As for the here and now, and the Coll de Pradell, after doing the recon of the stage 10 days ago with his teammates, Woods – who lives in nearby Andorra and trains regularly in the region – says "The climb with 60km to go is certainly one of the top three hardest climbs in Catalunya, if not the hardest and it’s also significant that you have two very hard climbs afterwards.
"If they were in isolation they'd be challenging enough, but with that massive climb coming before, it's a heck of a lot of elevation in a single day.
"I've done races when there's more elevation over a shorter period of time, but there are no straight roads on this stage, so there are no opportunities to recover at any moment in this race. When you do a recon it always feels tougher than it's going to be. But this one's hard."
After a solid but unspectacular start to the year, Woods himself says if he's not going as well as he'd like to in Catalunya, he's more than aware that the crunch moments for him this year are still a little way off.
"I feel good, but I'm disappointed with my race so far in the sense of not being up there. Last year I was sixth in this race and I wanted to be contending for a podium here," Woods told Cyclingnews.
"But I also haven't had a WorldTour race in my legs before coming here and every year, especially when I've been successful here, that's been the case.

§ TASK DIRECTIONS: Rewrite the Coll de Pradell passage, starting with "As for the here" and going on through "hard climbs afterwards.", replacing "teammates" with "colleagues".

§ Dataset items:
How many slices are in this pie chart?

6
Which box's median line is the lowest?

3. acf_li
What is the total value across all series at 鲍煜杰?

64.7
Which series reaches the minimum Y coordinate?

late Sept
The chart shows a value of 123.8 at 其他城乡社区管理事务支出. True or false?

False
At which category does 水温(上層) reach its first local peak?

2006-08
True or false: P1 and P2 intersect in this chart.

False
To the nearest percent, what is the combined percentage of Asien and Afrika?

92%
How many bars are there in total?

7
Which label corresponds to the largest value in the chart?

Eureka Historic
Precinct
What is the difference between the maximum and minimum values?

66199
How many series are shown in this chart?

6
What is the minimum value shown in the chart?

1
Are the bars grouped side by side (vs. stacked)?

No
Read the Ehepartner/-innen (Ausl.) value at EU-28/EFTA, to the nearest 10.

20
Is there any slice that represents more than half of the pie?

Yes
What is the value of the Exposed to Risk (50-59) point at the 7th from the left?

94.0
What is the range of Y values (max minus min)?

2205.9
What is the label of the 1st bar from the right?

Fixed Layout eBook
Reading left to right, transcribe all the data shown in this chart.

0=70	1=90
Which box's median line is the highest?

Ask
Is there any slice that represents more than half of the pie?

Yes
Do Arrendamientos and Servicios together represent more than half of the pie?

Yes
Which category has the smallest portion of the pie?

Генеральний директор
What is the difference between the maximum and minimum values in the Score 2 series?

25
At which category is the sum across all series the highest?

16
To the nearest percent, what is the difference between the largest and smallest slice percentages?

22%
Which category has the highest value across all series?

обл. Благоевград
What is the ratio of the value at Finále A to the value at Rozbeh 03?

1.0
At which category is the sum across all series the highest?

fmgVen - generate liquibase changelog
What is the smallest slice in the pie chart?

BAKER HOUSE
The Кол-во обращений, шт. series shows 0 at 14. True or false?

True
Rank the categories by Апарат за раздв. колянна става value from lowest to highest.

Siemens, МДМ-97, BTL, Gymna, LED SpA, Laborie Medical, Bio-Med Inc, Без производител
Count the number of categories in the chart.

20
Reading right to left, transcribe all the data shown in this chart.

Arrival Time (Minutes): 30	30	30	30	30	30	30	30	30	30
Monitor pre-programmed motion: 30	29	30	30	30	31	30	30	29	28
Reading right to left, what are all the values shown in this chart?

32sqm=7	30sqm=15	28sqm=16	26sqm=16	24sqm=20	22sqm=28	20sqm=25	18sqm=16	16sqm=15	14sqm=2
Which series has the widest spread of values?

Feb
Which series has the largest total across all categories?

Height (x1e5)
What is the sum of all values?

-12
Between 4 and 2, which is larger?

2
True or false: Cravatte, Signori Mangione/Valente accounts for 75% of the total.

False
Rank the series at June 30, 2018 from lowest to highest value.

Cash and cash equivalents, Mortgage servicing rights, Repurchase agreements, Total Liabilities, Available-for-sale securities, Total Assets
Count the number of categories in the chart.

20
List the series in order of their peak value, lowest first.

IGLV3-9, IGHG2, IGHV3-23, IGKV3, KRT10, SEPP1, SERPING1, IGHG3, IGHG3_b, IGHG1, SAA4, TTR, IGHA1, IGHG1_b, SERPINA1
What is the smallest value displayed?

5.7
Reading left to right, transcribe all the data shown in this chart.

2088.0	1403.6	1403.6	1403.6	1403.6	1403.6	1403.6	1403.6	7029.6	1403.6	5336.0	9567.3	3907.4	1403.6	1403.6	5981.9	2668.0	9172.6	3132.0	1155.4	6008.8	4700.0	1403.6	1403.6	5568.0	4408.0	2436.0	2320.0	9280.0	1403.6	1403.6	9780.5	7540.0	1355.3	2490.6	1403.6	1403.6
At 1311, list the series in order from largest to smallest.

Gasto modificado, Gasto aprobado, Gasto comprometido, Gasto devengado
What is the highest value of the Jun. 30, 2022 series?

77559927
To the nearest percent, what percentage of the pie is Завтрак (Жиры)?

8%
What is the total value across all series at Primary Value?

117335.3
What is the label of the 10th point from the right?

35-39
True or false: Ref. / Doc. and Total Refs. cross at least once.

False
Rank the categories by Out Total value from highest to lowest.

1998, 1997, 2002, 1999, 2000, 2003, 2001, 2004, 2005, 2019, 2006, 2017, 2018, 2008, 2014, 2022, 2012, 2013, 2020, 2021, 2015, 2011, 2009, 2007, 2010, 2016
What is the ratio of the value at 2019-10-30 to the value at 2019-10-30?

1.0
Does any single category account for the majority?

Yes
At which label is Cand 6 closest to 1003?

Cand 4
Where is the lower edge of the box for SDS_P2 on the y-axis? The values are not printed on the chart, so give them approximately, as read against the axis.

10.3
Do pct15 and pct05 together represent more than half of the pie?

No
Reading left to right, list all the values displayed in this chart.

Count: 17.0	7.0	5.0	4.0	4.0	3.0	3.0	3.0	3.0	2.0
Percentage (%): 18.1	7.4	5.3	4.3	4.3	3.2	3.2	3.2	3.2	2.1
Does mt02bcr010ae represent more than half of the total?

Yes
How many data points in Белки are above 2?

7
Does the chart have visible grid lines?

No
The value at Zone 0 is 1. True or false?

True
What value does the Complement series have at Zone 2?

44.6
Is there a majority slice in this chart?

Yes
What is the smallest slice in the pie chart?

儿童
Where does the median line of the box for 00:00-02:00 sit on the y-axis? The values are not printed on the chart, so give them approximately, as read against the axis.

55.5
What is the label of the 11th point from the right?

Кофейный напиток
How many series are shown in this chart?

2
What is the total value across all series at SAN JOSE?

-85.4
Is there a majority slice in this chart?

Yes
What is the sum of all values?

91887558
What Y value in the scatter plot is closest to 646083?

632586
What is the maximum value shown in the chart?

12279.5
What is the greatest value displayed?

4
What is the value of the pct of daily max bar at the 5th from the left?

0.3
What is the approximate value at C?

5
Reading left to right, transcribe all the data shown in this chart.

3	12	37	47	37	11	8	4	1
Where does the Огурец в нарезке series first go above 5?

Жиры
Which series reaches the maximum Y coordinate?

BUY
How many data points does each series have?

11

§ WRITTEN SOLUTION:
As for the here and now, and the Coll de Pradell, after doing the recon of the stage 10 days ago with his colleagues, Woods – who lives in nearby Andorra and trains regularly in the region – says "The climb with 60km to go is certainly one of the top three hardest climbs in Catalunya, if not the hardest and it’s also significant that you have two very hard climbs afterwards.